EXTRACT below:

Are we overly dependant upon modern design techniques and computers in particular? To that I'd say a most emphatic "No". The reason is that computers cannot and will not do our job for us. What they can do is allow us to analyse stuff much more thoroughly. In the event that there is some major accident (because when engineering goes wrong, it can do so catastrophically), there will be a civil or potentially even criminal defence - or in the case of actual defence equipment like combat aircraft potentially a conflict or war lost - and at the first suggestion that modern techniques were not used because someone didn't want to be overly reliant upon computers there would be hell to pay, probably with "criminal negligence" written on the invoice.

But isn't this pretty well the case of the 737 Max? As I understand it software flaws (possibly in combination with inadequate training) effectively allowed the computers to crash the aircraft, despite the pilot's best efforts.

End of EXTRACT.
RECORDED DATA below:

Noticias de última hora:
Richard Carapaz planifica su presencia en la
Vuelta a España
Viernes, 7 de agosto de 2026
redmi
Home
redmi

End of RECORDED DATA.

THINGS TO DO
1. Which aircraft does the second paragraph of the passage on engineering and computers bring up?
2. Copy word for word the part of the passage on engineering and computers between "But isn't this" and "pilot's best efforts.", inclusive.

RESULTS
1. The 737 Max.

2.
But isn't this pretty well the case of the 737 Max? As I understand it software flaws (possibly in combination with inadequate training) effectively allowed the computers to crash the aircraft, despite the pilot's best efforts.